We now cross the Hoogly to Barrackpore, called by the natives Achánuck, corrupted from Charnock, the founder of Calcutta, who lived here. In the park is the country-house of the Governor-General; and the military cantonment affords accommodation to six regiments of native infantry. There is nothing remarkable about the Government House; it is a plain edifice of one story in height, with lofty rooms; the aviary, the menagerie, the garden, and a pleasant promenade, where the society of the station assemble, are the most attractive features of the place. The regiments here, with the Artillery at Dum-Dum (seven miles from Calcutta), and the troops in Fort William, constitute the presidency division of the army, which is commanded by a general officer, who resides at Barrackpore.
The Governor-General having come up the river in his yacht, the Sona-makhī, towed by a steamer, is represented as quitting the vessel to land at Barrackpore. The troops are drawn out awaiting his arrival; the elephants are ready to convey him to the house; the aid-de-camps are in attendance; and each of their horses is held by a sāīs, or groom, who carries in his hand a chaurī, to keep flies from the animal.
In the back-ground is a shutur-sawār, a man armed, and mounted on a camel, for the purpose of carrying messages express. This animal, of a much lighter description than the camel of burthen, can trot exceedingly fast, and will go from sixty to eighty miles a day, without distress: the pace is very rough, and the riders are not considered long lived. The camel’s neck is ornamented with small brass bells—a common appendage to couriers in many countries: it is also adorned with blue beads, cowrie shells, and gaily-coloured cloth and tassels: a small piece of wood is inserted in the animal’s nostrils, to which is attached a thin cord, by which it is guided.
The Mausoleum in the Park, of the Corinthian order, to the left of the Government House, was erected by Lord Minto, at his own cost, to commemorate the names of the officers who fell at Java and the Mauritius.
THE TRAVELLER’S PALM.
Some cows and a buffalo are beneath a pīpal tree in the park. On the bank is the sarput, or sirkī, high jungle-grass that often rises to the height of sixteen feet; the bloom waves gracefully, bending to the wind, and elegantly recovers its position.
The next is the castor-oil plant (ricinus communis), much cultivated in Bengal; the oil extracted from the seeds being used medicinally, as well as for burning in lamps.
The tree with the broad and singular leaves is called the Traveller’s Palm: if a knife is stuck into the stem a pure water gushes out. It grows in the most sandy tracts where no water is to be found; hence it is called the Traveller’s Palm. Dr. Wallich mentioned this circumstance, and at the same time he struck his knife into the tree, of which the one before you is a portrait.
The cart is the common hackerī of the country, and the natives belonging to it are asleep beneath it; a chadda, or cloth, is drawn over their heads to protect them from the musquitoes, and their slippers are laid on one side.
The Muhammadan Fakīr, a religious mendicant, in front of the group, is a picturesque personage; he wanders over the country, and supports himself on alms.

[About this exercise]: According to the passage on Barrackpore, what do the natives call Barrackpore?

[Extracted material]:

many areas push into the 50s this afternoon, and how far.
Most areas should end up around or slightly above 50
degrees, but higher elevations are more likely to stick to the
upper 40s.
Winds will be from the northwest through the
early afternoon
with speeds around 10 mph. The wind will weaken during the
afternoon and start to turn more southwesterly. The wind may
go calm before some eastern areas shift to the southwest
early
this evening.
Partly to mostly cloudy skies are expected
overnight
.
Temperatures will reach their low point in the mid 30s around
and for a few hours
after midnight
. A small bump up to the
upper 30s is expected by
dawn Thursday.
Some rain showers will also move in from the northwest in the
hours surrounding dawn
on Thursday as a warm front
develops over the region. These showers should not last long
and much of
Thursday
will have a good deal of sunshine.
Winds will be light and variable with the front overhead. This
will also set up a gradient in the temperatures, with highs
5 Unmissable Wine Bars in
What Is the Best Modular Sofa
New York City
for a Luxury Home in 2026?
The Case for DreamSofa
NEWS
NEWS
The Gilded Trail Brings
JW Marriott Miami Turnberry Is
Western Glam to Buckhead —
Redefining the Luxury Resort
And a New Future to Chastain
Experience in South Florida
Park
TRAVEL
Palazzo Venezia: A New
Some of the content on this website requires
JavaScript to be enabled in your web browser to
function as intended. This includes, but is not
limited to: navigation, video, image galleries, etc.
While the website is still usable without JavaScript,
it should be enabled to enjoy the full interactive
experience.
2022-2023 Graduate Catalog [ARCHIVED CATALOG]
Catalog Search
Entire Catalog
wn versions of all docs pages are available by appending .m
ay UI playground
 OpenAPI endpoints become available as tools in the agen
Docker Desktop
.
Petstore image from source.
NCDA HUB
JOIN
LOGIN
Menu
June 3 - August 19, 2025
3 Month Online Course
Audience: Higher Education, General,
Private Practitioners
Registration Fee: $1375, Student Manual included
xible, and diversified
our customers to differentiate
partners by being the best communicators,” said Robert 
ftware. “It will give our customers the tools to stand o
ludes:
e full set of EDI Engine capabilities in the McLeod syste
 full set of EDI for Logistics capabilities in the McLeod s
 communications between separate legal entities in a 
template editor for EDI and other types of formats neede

[Reply]: Achánuck, a corruption of Charnock